What you need to do
Could you copy every one of the lines below word for word, leaving the pictures out?

Material provided: Begin

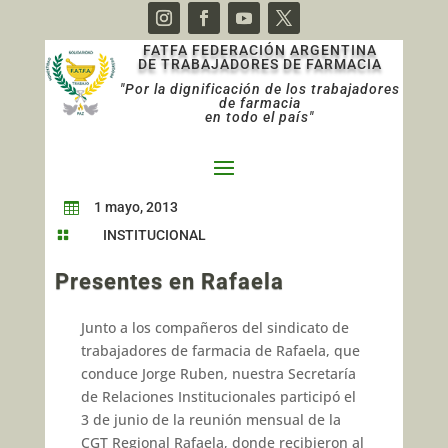
FATFA FEDERACIÓN ARGENTINA
DE TRABAJADORES DE FARMACIA
"Por la dignificación de los trabajadores
de farmacia
en todo el país"
1 mayo, 2013

INSTITUCIONAL

Presentes en Rafaela
Junto a los compañeros del sindicato de
trabajadores de farmacia de Rafaela, que
conduce Jorge Ruben, nuestra Secretaría
de Relaciones Institucionales participó el
3 de junio de la reunión mensual de la
CGT Regional Rafaela, donde recibieron al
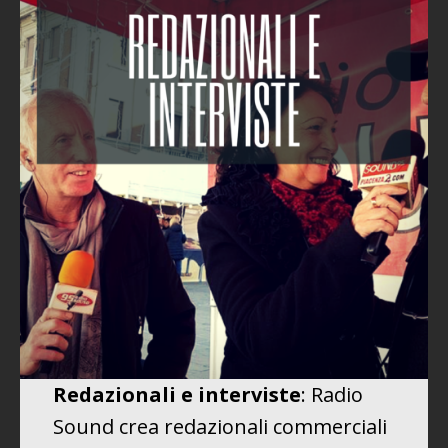
Redazionali e interviste
: Radio
Sound crea redazionali commerciali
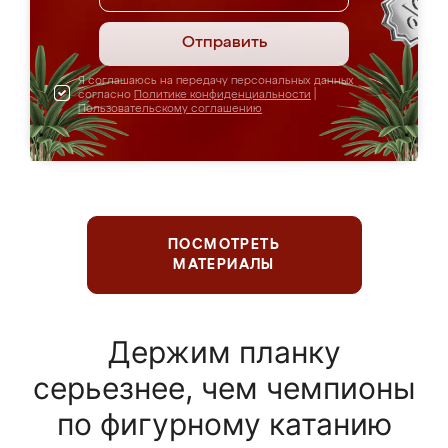
Отправить
Я соглашаюсь на передачу персональных данных
согласно
Политике конфиденциальности
|
Пользовательскому соглашению
ПОСМОТРЕТЬ
МАТЕРИАЛЫ
Держим планку
серьезнее, чем чемпионы
по фигурному катанию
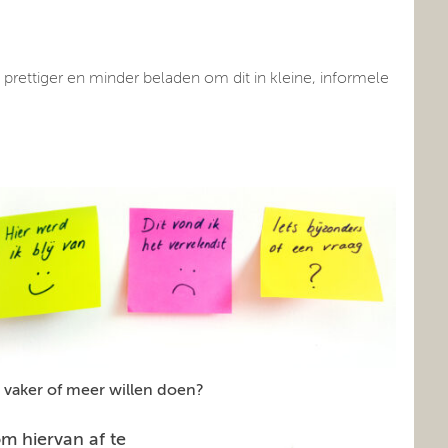
 prettiger en minder beladen om dit in kleine, informele
e vaker of meer willen doen?
m hiervan af te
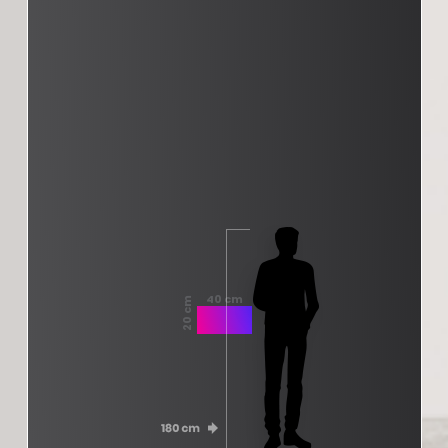
40 cm
20 cm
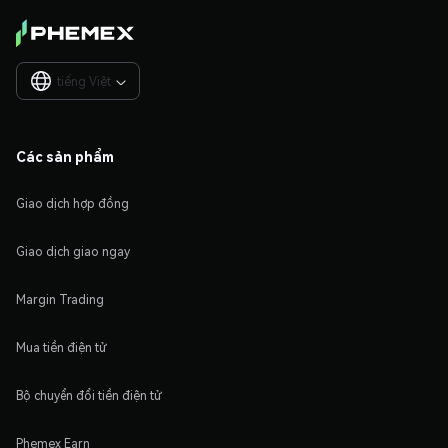
tiếng Việt

Các sản phẩm
Giao dịch hợp đồng
Giao dịch giao ngay
Margin Trading
Mua tiền điện tử
Bộ chuyển đổi tiền điện tử
Phemex Earn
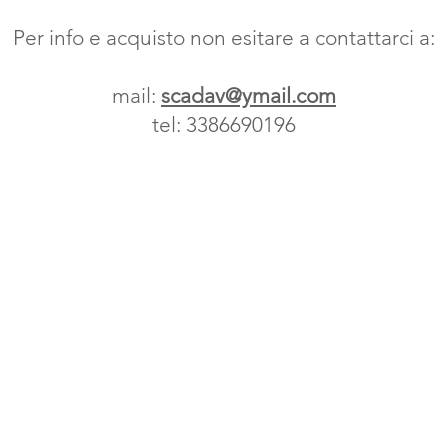
Per info e acquisto non esitare a contattarci a:
mail:
scadav@ymail.com
tel: 3386690196
SD BIKE di Scartabelli David
Viale Adua 475/479 , Pistoia, Toscana, Italia
P.IVA 01591370471
Privacy Policy
©2020 SDbike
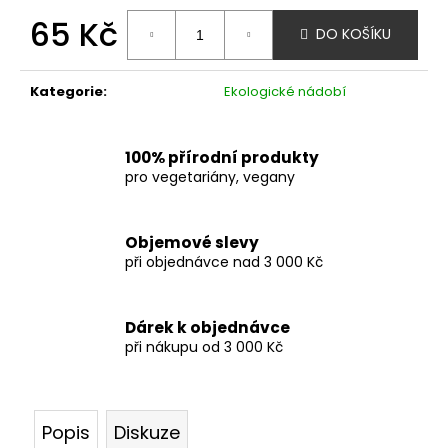
č
u
65 Kč
DO KOŠÍKU
j
Měrná
e
cena:
m
Kategorie
:
Ekologické nádobí
e
100% přírodní produkty
pro vegetariány, vegany
Objemové slevy
při objednávce nad 3 000 Kč
Dárek k objednávce
při nákupu od 3 000 Kč
Popis
Diskuze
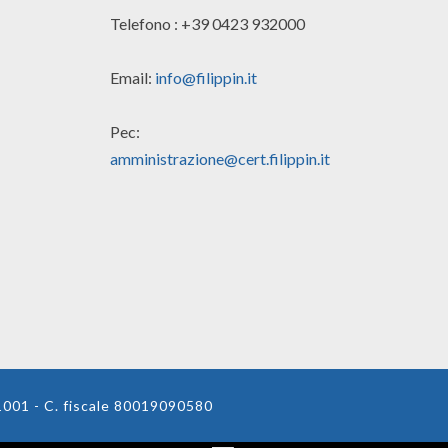
Telefono : +39 0423 932000
Email:
info@filippin.it
Pec:
amministrazione@cert.filippin.it
01001 - C. fiscale 80019090580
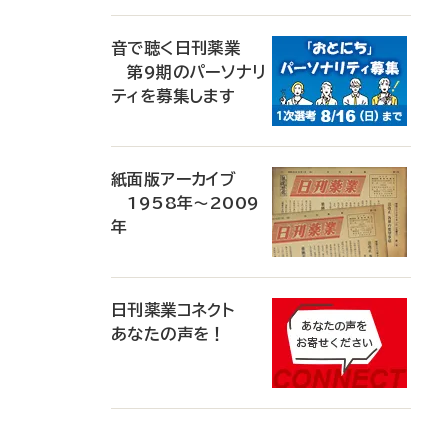
音で聴く日刊薬業
第9期のパーソナリ
ティを募集します
紙面版アーカイブ
1958年～2009
年
日刊薬業コネクト
あなたの声を！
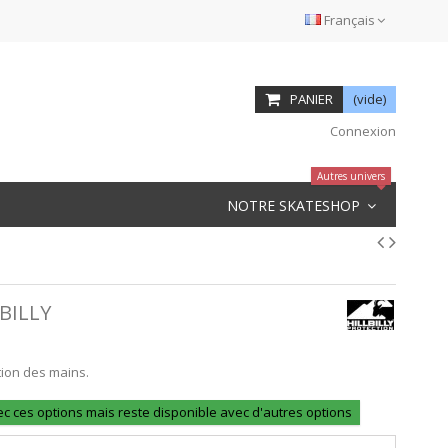
Français
PANIER
(vide)
Connexion
Autres univers
NOTRE SKATESHOP
BILLY
tion des mains.
ec ces options mais reste disponible avec d'autres options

Material provided: End

Result below
FATFA FEDERACIÓN ARGENTINA
DE TRABAJADORES DE FARMACIA
"Por la dignificación de los trabajadores
de farmacia
en todo el país"
1 mayo, 2013

INSTITUCIONAL

Presentes en Rafaela
Junto a los compañeros del sindicato de
trabajadores de farmacia de Rafaela, que
conduce Jorge Ruben, nuestra Secretaría
de Relaciones Institucionales participó el
3 de junio de la reunión mensual de la
CGT Regional Rafaela, donde recibieron al
Redazionali e interviste
: Radio
Sound crea redazionali commerciali
Отправить
Я соглашаюсь на передачу персональных данных
согласно
Политике конфиденциальности
|
Пользовательскому соглашению
ПОСМОТРЕТЬ
МАТЕРИАЛЫ
Держим планку
серьезнее, чем чемпионы
по фигурному катанию
 prettiger en minder beladen om dit in kleine, informele
e vaker of meer willen doen?
m hiervan af te
40 cm
20 cm
tiếng Việt

Các sản phẩm
Giao dịch hợp đồng
Giao dịch giao ngay
Margin Trading
Mua tiền điện tử
Bộ chuyển đổi tiền điện tử
Phemex Earn
Per info e acquisto non esitare a contattarci a:
mail:
scadav@ymail.com
tel: 3386690196
SD BIKE di Scartabelli David
Viale Adua 475/479 , Pistoia, Toscana, Italia
P.IVA 01591370471
Privacy Policy
©2020 SDbike
č
u
65 Kč
DO KOŠÍKU
j
Měrná
e
cena:
m
Kategorie
:
Ekologické nádobí
e
100% přírodní produkty
pro vegetariány, vegany
Objemové slevy
při objednávce nad 3 000 Kč
Dárek k objednávce
při nákupu od 3 000 Kč
Popis
Diskuze
Telefono : +39 0423 932000
Email:
info@filippin.it
Pec:
amministrazione@cert.filippin.it
01001 - C. fiscale 80019090580
音で聴く日刊薬業
第9期のパーソナリ
ティを募集します
紙面版アーカイブ
1958年～2009
年
日刊薬業コネクト
あなたの声を！
Français
PANIER
(vide)
Connexion
Autres univers
NOTRE SKATESHOP
BILLY
tion des mains.
ec ces options mais reste disponible avec d'autres options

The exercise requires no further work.